The US embassy only became helpful about the stolen passport when my father contacted Hubert Humphrey, then a visiting professor at Mac, for help. Those were the days of the colonels’ rule in Greece, when the authorities suspected leftwing plots to overthrow them (as portrayed in Costa-Gravas’ 1969 film Z). The Greek authorities were even less helpful and I spent a very unpleasant day being interrogated by the secret police, bright lights shining directly at me with shadowy interrogators trying to trap me into saying that I was part of a leftwing conspiracy and had given my passport to the underground. Eventually they gave up and authorized my departure.

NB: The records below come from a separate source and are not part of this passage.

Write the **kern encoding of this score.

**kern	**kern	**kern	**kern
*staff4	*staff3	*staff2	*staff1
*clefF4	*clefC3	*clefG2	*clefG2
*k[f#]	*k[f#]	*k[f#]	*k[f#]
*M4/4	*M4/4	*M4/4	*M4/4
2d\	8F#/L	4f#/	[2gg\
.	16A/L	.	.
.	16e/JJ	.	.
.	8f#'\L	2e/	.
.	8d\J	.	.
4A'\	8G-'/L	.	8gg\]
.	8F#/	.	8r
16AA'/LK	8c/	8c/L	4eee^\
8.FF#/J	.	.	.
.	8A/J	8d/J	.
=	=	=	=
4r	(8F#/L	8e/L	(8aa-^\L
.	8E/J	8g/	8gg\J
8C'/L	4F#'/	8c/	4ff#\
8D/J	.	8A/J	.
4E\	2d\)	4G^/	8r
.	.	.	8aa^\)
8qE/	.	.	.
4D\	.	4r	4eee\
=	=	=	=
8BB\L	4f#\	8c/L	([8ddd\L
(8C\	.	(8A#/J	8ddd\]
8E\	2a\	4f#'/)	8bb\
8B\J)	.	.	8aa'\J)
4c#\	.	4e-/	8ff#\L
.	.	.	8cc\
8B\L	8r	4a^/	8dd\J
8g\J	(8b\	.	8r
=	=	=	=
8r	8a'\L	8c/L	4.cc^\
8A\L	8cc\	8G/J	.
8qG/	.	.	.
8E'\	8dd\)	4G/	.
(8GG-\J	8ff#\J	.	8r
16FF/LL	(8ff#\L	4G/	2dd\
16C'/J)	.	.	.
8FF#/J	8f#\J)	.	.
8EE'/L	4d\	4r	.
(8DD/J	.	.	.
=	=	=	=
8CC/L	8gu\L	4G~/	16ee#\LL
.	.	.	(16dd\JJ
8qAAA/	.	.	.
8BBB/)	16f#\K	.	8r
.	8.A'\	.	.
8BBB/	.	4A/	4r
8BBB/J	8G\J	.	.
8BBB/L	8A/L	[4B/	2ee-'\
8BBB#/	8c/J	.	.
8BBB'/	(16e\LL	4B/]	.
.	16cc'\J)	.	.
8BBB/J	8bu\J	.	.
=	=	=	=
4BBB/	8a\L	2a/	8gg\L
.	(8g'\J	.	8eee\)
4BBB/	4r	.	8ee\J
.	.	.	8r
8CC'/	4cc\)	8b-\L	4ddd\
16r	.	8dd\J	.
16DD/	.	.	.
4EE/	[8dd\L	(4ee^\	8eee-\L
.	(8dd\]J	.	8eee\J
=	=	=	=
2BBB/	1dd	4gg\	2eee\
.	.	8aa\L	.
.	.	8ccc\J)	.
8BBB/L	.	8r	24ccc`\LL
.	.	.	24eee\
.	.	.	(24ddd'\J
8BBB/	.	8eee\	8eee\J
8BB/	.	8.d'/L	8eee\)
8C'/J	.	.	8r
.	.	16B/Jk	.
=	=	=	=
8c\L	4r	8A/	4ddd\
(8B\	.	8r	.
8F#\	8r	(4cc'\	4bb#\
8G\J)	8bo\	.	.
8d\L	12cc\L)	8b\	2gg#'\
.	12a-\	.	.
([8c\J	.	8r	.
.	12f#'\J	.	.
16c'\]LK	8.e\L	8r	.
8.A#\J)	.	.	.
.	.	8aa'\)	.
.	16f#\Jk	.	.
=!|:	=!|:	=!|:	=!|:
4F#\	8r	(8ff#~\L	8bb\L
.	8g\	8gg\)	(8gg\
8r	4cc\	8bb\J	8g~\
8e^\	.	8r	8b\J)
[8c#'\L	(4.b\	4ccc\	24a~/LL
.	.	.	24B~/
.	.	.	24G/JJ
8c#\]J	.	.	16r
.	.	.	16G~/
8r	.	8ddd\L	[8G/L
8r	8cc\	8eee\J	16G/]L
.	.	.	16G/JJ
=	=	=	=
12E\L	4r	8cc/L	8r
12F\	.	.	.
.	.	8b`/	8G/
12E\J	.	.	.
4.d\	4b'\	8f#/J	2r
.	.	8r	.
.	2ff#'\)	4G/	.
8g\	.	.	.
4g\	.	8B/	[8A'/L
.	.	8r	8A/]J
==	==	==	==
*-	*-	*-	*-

The Itanis, my wonderful Lebanese family, covered the new plane ticket and wired me funds while I was stranded. They picked me up at the airport and carried me off to their home with the chickens and horses in Ghberi.
It was a snowy Wednesday February 5th in 1948 when Rob and Jessie Meinke’s first child, a boy, was finally born at 5:20 pm after a long night and day’s labor. The high for the day was only 34 degrees and it had showered snow all day.
Rob and Jess had gotten to West Suburban Hospital in Oak Park late in the evening of the 4th. They were living at 741 N Long Avenue, Jessie’s family home in Chicago, just a mile from West Suburban hospital. Jessie was a month and a half away from turning 21 and Rob had turned 25 a month earlier.
And so there I was. A noisy baby. With hair (which hasn’t lasted). The first of the second generation of the Mackenzie line in the US and the second of the Meinkes’ third US generation.
Upstairs on Long Avenue lived my Uncle John Mackenzie and his wife, Aunt Verba. They had married in September 1942, a few short weeks before my grandmother Margaret Maclennan Mackenzie died of breast cancer and sepsis.
It wasn’t long before I was moving around. That hasn’t changed: since February 5th 1948, I’ve lived in 23 different homes in the US, England, Lebanon, Egypt, Saudi Arabia, and Kuwait. From 1969 to 1988, I actually spent 17 years living in the Middle East.
I’ve been: a church painter on the Navajo reservation at Nazlini in Arizona; a student for more years than I care to remember; a graduate student in theology and in linguistics; a researcher for the Palestine Research Center; a teacher of English as both a second language and as a foreign language; a management trainer; a treasury manager in a Kuwaiti bank; an instructor of colloquial Arabic and culture; a night desk clerk at a somewhat raunchy Red Roof Inn; a mid-career US foreign service specialist; manager of an Arabic software company’s US office; a resident in the Kuwaiti desert; finance and administration director for a cancer support organization; founder of two LGBTQ nonprofit organizations; and a volunteer docent and museum staff person.